I was excited to be playing again, but after all the new music we had recorded - none of which would really lend itself to live performance by just two people - I didn't want to go back to what we had done before, having developed a fear of turning into a variant on Carter the Unlistenable Sex Machine, or anything which could be confused with the same. Carl and I worked out an entirely new set based on drum machine, vocals, and my keyboard through a distortion pedal. It sounded great in rehearsal, sort of like Suicide fronted by Bugs Bunny, and it might have sounded great live but for the fact that I drank so as to overcome my nerves, and inadvertently also overcame my memory of everything I was expected to play live on stage before a paying audience. I did the best I could, blasting out a vaguely tuneful drone whilst Carl did his thing, but it wasn't going down well, and the band we were supporting stood to one side of the stage, apparently hating us even more than the crowd and dooming us to invisibility within great sarcastic clouds of dry ice. There was so much of it that I could barely see my keyboard, although moving to one side I experienced just enough visibility to appreciate the sight of Carl retaliating, still singing whilst jumping up and down on the main band's carefully arranged and sound-checked array of effects pedals, reducing them to chip and transistor pizzas.

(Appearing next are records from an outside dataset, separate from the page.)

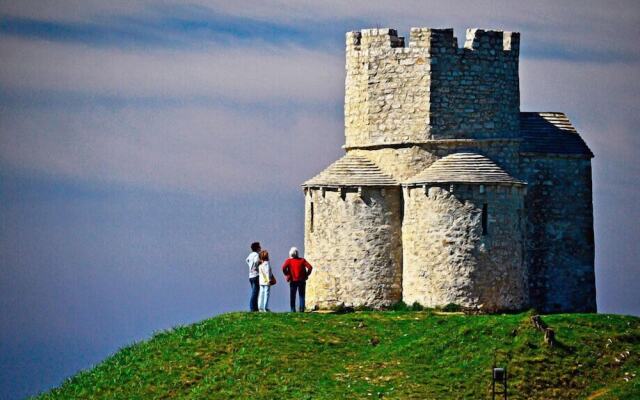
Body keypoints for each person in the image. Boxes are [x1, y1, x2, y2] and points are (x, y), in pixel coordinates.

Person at [281, 247, 313, 312]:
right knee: (302, 295)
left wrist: (287, 274)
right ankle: (302, 310)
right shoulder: (302, 260)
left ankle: (293, 310)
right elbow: (310, 267)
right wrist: (306, 274)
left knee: (292, 296)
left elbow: (283, 268)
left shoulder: (289, 261)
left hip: (293, 280)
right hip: (302, 280)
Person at [245, 242, 261, 312]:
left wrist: (250, 266)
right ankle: (253, 308)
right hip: (256, 275)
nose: (260, 248)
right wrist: (260, 263)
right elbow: (256, 262)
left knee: (254, 292)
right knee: (255, 292)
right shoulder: (256, 255)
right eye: (259, 247)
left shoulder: (250, 255)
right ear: (257, 248)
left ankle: (255, 308)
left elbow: (247, 260)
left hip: (250, 276)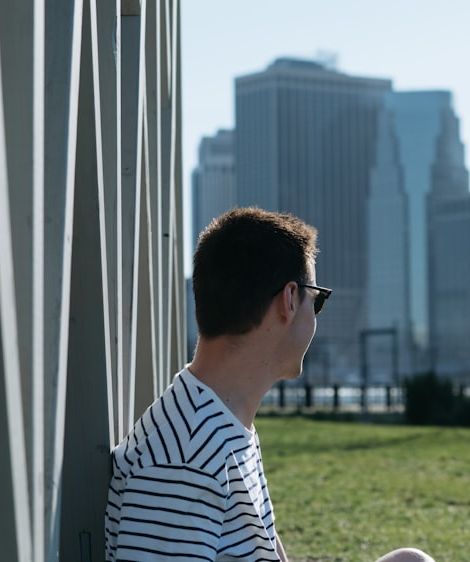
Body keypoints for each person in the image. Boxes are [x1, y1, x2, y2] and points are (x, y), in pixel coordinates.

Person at [105, 207, 434, 562]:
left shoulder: (220, 418)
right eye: (317, 299)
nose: (316, 314)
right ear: (289, 300)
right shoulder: (185, 458)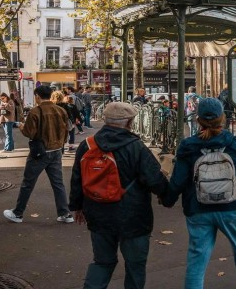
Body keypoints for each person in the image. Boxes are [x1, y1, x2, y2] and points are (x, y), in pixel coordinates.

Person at [162, 98, 236, 289]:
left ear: (198, 120)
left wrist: (168, 199)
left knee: (197, 255)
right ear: (222, 118)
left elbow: (178, 180)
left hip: (198, 207)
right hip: (233, 205)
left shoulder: (188, 145)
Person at [69, 102, 168, 289]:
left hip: (97, 213)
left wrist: (77, 206)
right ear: (129, 122)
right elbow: (154, 178)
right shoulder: (136, 147)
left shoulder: (87, 145)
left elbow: (77, 178)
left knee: (102, 262)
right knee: (135, 265)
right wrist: (167, 197)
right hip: (134, 216)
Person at [4, 85, 73, 224]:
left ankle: (18, 213)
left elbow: (30, 132)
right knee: (58, 184)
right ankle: (65, 213)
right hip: (57, 150)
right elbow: (67, 130)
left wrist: (22, 126)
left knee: (28, 183)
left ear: (37, 96)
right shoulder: (60, 110)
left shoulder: (36, 111)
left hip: (40, 152)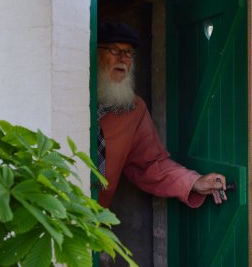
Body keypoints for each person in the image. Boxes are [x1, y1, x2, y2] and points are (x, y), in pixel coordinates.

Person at [96, 22, 227, 208]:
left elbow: (149, 165)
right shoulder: (64, 99)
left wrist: (194, 182)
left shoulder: (133, 108)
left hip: (96, 217)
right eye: (114, 50)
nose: (123, 59)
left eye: (129, 53)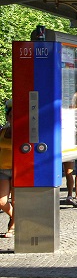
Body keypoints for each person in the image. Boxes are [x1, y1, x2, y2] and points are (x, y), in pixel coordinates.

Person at [0, 100, 14, 238]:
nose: (12, 118)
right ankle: (14, 217)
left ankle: (13, 226)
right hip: (3, 169)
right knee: (2, 201)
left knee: (16, 201)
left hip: (18, 170)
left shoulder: (23, 132)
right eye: (10, 116)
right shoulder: (3, 131)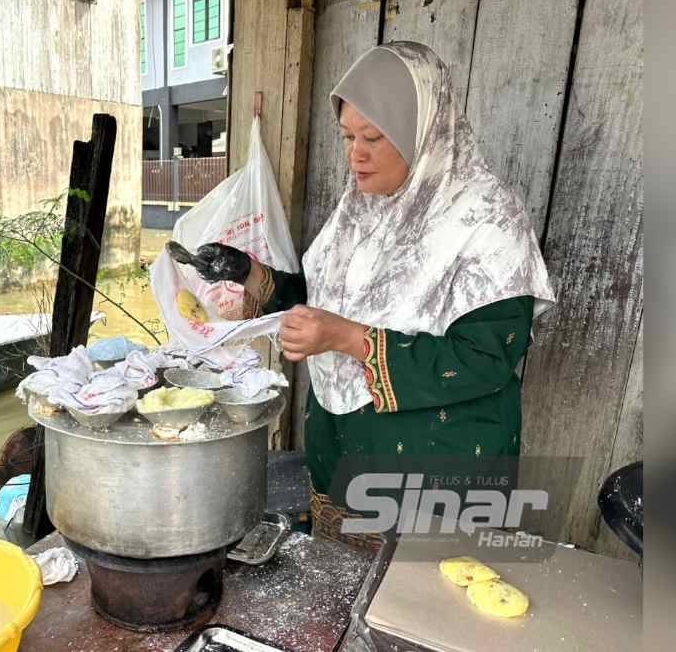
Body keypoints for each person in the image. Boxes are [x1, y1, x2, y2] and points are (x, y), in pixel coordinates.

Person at [185, 42, 556, 548]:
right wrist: (250, 274)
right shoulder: (361, 209)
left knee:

We finished, and before the dry ice could clear to reveal our destruction, we were in the van and driving hastily back to London. The sense of relief was incredible, and I was just happy that it was over. We didn't even talk about the gig, and I'm not sure we have ever discussed it to this day. It was horrible, and particularly because I'd had such high hopes of having at last escaped from my own chugging guitar riffs. I'd pushed the whole thing just a little bit closer to that band I'd always wanted to be in, and realised it had been a fucking terrible idea all along; and regrettably, that somehow became the end of the Dovers.
Carl and I recorded together again, and we remained bestest friends regardless, but musically it was over, and for no good or clear reason I can really remember. Carl sang in other groups, at least one with Alan Mason on guitar, and I saw them live on a couple of occasions. As with the Dovers, I'm not sure I would have played the records had there been any, but live they were fucking fantastic, and left me wondering if Total Big or the Dovers had ever been that good from the perspective of someone stood in the audience. I will never know, but I suppose the main thing was that it was fun, and as such it always did more or less what it had promised on the tin.